Había
llegado a lo que llaman La Tercera Edad. Seguro que ya no escapaba. Todavía los
sesenta se podían navegar. Tenía su tiempo ocupado. Pero de vez en cuando se
iba a pasear por lo alto de las nubes. Lo curioso es que ni se lo proponía
conscientemente ni lo tenía programado. Y lo cierto es que tampoco se lo
planeaba.
Y, de
repente, allí se encontraba. Deambulaba su cerebro preguntándose cosas como
estas: ¿Qué hago yo aquí todavía? No quisiera ser molestia para nadie de mi
familia. A veces se sentía aburrido. Sí, seguía con sus actividades de siempre,
la asociación de amigos, escribir, participar en algún acto ocio cultural.
Hasta las ganas de ver tele se me le habían ido quitando.
¿Qué
debe hacer un viejo de setenta? ¿Qué se espera que haga?
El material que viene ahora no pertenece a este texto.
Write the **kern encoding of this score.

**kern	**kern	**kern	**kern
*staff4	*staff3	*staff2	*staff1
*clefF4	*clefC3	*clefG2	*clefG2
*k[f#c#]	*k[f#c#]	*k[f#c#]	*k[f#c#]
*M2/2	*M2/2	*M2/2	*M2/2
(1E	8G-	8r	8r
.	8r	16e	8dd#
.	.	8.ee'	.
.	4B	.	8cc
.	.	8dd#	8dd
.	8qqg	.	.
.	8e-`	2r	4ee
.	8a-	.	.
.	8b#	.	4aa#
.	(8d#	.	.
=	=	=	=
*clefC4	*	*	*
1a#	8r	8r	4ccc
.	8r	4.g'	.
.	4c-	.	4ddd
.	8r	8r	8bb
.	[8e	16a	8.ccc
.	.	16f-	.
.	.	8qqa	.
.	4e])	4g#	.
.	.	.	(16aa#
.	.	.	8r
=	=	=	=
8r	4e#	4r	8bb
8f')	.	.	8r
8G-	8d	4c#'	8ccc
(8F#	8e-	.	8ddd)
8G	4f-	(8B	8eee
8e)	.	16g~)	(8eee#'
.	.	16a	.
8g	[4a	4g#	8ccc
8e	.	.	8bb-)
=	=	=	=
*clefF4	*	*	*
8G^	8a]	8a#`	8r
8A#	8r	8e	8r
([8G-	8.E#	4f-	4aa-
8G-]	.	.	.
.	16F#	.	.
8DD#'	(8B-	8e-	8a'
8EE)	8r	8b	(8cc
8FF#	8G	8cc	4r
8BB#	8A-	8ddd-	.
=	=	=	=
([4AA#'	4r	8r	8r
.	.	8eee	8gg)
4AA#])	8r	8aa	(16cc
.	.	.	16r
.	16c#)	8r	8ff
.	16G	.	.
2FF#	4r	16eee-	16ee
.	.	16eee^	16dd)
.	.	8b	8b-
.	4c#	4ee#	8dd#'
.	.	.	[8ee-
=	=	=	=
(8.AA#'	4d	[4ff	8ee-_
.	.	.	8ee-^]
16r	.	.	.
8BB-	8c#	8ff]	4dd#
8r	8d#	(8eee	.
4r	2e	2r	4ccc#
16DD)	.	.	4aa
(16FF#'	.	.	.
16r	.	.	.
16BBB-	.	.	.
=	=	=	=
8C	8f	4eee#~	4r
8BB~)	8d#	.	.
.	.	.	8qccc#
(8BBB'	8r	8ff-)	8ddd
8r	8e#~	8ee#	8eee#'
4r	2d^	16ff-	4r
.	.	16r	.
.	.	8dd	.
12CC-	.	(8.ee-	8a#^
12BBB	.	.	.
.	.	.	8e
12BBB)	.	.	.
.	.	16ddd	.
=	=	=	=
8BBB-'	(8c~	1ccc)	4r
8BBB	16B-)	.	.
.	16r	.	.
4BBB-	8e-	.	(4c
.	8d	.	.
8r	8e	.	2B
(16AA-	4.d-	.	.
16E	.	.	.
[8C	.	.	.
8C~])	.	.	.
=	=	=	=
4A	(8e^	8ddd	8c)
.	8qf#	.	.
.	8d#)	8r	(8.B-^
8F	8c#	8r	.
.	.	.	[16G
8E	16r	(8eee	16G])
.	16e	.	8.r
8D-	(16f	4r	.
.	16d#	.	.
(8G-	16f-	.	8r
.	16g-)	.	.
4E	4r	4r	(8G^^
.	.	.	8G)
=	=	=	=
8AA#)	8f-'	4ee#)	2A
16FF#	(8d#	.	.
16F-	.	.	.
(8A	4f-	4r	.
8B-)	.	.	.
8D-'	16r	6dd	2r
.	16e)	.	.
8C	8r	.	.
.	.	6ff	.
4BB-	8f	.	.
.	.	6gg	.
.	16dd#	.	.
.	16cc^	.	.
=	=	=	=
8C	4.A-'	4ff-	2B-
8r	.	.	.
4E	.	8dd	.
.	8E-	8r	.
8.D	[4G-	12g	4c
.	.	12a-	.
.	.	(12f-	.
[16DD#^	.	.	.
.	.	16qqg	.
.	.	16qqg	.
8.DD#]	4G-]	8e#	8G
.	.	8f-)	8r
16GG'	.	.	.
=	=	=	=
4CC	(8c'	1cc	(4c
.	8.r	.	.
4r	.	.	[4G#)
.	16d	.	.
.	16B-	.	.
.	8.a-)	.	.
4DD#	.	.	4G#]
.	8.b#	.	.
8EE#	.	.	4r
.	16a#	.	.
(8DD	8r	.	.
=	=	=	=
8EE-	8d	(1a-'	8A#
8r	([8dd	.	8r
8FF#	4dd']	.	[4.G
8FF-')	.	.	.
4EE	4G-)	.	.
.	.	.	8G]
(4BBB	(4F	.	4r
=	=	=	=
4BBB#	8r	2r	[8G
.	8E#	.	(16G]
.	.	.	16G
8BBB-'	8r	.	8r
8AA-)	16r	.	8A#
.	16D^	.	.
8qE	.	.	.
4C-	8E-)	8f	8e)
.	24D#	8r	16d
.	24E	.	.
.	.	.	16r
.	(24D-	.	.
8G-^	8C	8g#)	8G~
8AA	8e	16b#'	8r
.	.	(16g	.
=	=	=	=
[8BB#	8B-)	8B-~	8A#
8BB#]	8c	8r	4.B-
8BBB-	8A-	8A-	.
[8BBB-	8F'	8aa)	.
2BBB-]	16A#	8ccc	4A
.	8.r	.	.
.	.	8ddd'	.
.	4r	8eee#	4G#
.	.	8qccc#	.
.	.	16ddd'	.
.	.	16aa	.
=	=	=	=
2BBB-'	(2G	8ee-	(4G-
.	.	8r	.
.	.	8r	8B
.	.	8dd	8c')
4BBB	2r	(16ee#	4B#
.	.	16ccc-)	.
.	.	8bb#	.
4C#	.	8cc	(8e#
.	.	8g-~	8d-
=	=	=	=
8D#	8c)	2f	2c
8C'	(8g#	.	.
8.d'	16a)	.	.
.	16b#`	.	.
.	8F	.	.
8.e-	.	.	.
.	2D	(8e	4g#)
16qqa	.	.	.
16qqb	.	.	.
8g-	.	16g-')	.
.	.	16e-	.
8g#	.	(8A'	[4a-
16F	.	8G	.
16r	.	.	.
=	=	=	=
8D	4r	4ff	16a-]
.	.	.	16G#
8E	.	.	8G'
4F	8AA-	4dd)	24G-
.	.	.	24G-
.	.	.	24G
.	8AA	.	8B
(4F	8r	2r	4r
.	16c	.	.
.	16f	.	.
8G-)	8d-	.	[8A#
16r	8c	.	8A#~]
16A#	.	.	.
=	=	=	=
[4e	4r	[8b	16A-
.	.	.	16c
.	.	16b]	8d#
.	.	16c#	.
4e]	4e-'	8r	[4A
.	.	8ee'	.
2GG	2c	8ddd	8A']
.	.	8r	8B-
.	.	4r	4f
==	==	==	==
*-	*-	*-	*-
Curiosamente, de
vez en cuando, al tiempo que iban amigos de su edad más de una vez le salían
amigos nuevos. Eras una ocasión para cambiar de costumbres.
Todavía,
siendo mayor conserva algunas ilusiones de joven. Para él, por ejemplo, siempre
es época de cambios, de sacar alas y viajar, que no tenga necesidad de
controlarse. Esos aires de adolescente que no se los llevara marea o viento
alguno. Sigue sin creer en los jóvenes que dicen que no hay nada que hacer.
Siempre quedan dos opciones: esa, ya dicha, entristecernos y quedarnos solos. Y
la otra, abrir la puerta a la oportunidad de cambiar las cosas. Aunque en este
vaso la teoría no se contrapesó con la práctica, dado que Teodoro y un amigo
prefirieron pasarse la tarde del domingo sentados en el banco de la plaza que
habían adquirido por haber previsto el precio de una tarde dominguera.